Yes, owners who purchased a new 2022 Chevy Bolt EV or Chevy Bolt EUV may be eligible to get back up to $6,000 to match a Chevy price drop after they bought their cars. But they have to waive their right to participate in a class action lawsuit against the company to get it.

Background: The Bolts

General Motors makes many electric vehicles (EVs) today. The cheapest of them are a pair of hatchbacks called the Chevy Bolt EV and Chevy Bolt EUV (for an electric commercial vehicle, it’s essentially a stretched Bolt with more rear seat and cargo space for a slightly higher price). The bolts use an older battery design than other GM EVs and come at a lower price.

Chevy recently cut the price of both bolts by about $6,000.

That’s what makes the Chevy Bolt EV kind of the least expensive new electric vehicle (EV) in America. A bit, because the $25,600 sticker price is lower than the current $27,400 sticker price of the 2022 Nissan Leaf. But the Leaf is eligible for a $7,500 federal tax incentive that the Bolt brothers don’t have, so Leaf buyers often end up paying less.

Background: The Bolt Fires

But the Bolts have a reputation problem. Problems with the Bolt’s batteries have been blamed for a series of fires across the country in recent years. After an escalating series of recalls to identify and fix the problem, Chevy agreed to replace the batteries on every bolt on the road last year.

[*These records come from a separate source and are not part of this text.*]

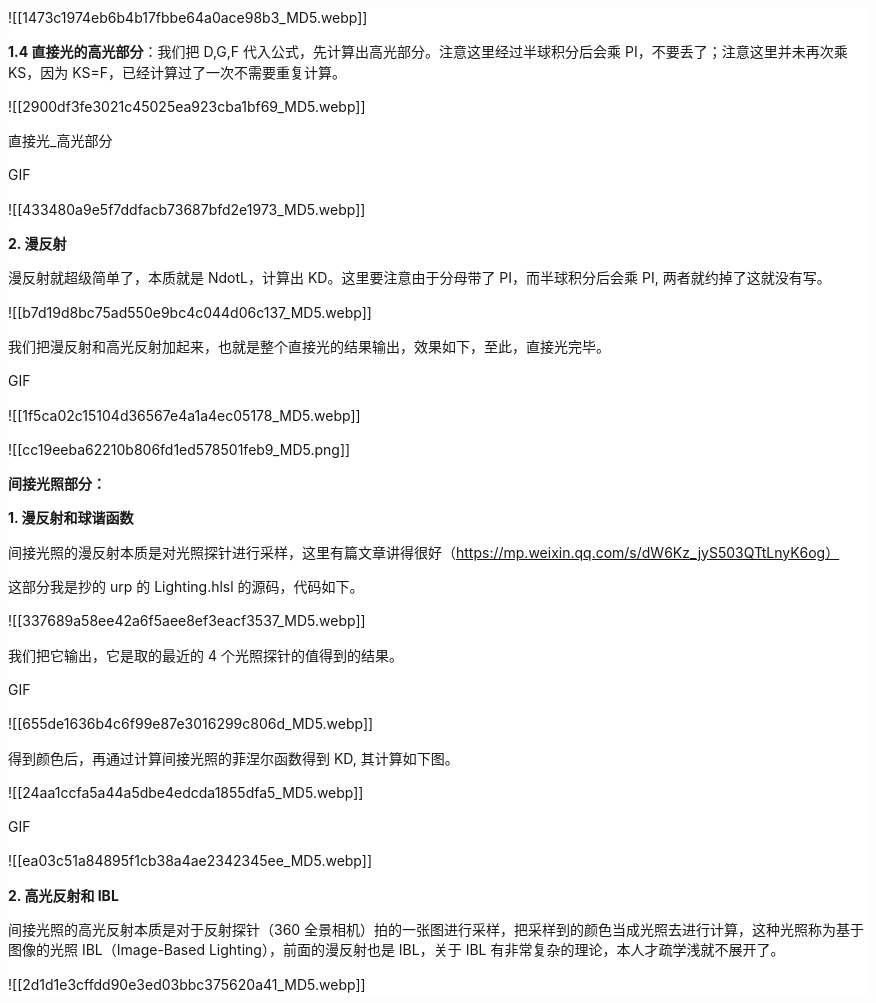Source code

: ![[1473c1974eb6b4b17fbbe64a0ace98b3_MD5.webp]]

**1.4 直接光的高光部分**：我们把 D,G,F 代入公式，先计算出高光部分。注意这里经过半球积分后会乘 PI，不要丢了；注意这里并未再次乘 KS，因为 KS=F，已经计算过了一次不需要重复计算。

![[2900df3fe3021c45025ea923cba1bf69_MD5.webp]]

直接光_高光部分

GIF

![[433480a9e5f7ddfacb73687bfd2e1973_MD5.webp]]

**2. 漫反射**

漫反射就超级简单了，本质就是 NdotL，计算出 KD。这里要注意由于分母带了 PI，而半球积分后会乘 PI, 两者就约掉了这就没有写。

![[b7d19d8bc75ad550e9bc4c044d06c137_MD5.webp]]

我们把漫反射和高光反射加起来，也就是整个直接光的结果输出，效果如下，至此，直接光完毕。

GIF

![[1f5ca02c15104d36567e4a1a4ec05178_MD5.webp]]

![[cc19eeba62210b806fd1ed578501feb9_MD5.png]]

**间接光照部分：**

**1. 漫反射和球谐函数**

 间接光照的漫反射本质是对光照探针进行采样，这里有篇文章讲得很好（https://mp.weixin.qq.com/s/dW6Kz_jyS503QTtLnyK6og）

这部分我是抄的 urp 的 Lighting.hlsl 的源码，代码如下。

![[337689a58ee42a6f5aee8ef3eacf3537_MD5.webp]]

我们把它输出，它是取的最近的 4 个光照探针的值得到的结果。

GIF

![[655de1636b4c6f99e87e3016299c806d_MD5.webp]]

得到颜色后，再通过计算间接光照的菲涅尔函数得到 KD, 其计算如下图。

![[24aa1ccfa5a44a5dbe4edcda1855dfa5_MD5.webp]]

GIF

![[ea03c51a84895f1cb38a4ae2342345ee_MD5.webp]]

**2. 高光反射和 IBL**

间接光照的高光反射本质是对于反射探针（360 全景相机）拍的一张图进行采样，把采样到的颜色当成光照去进行计算，这种光照称为基于图像的光照 IBL（Image-Based Lighting），前面的漫反射也是 IBL，关于 IBL 有非常复杂的理论，本人才疏学浅就不展开了。

![[2d1d1e3cffdd90e3ed03bbc375620a41_MD5.webp]]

Battery supplier LG says it has identified the problem and the replacement batteries should be fine. The federal government’s primary vehicle safety watchdog has not published any reports of any new fires since battery replacement began.

But the Bolt remains, in the public imagination, the car most responsible for the impression some drivers have that EVs are fire traps.

Background: the lawsuit

A group of Bolt owners filed a class action lawsuit in US District Court for the Eastern District of Michigan last year. The lawsuit asks the court to order GM to “buy back or permanent and complete fix” the cars.

the exemption

In July, Chevy announced that owners who bought a Bolt in 2022, before the price cut, would be eligible for a $6,000 refund. The refund will be applied to any Bolt purchased new in 2022, even if it was a model from an earlier model year.

It looked like a straightforward gesture of goodwill. But Bolt owners who have tried to take advantage are now reporting that there is a caveat. Owners must sign an agreement not to participate in the Michigan lawsuit.

A Bolt owner provided the text of the agreement to: jalopnik. It requires owners to “forever waive and release” their right to any claims “arising out of or in any way related to my Bolt vehicle(s), battery failure, or battery recall.” It also requires the owner to waive his right to participate in the Michigan lawsuit.

In a statement, GM said the agreement is limited in scope.

“The refund program agreement contains language that waives claims against GM and identifies existing lawsuits,” the company said. “This is a common practice when it comes to programs like this. It does not waive any claims regarding possible future recalls.

We should note that the bolts use a different battery chemistry than newer GM electric cars like the Cadillac Lyriq and the upcoming Chevy Blazer EV.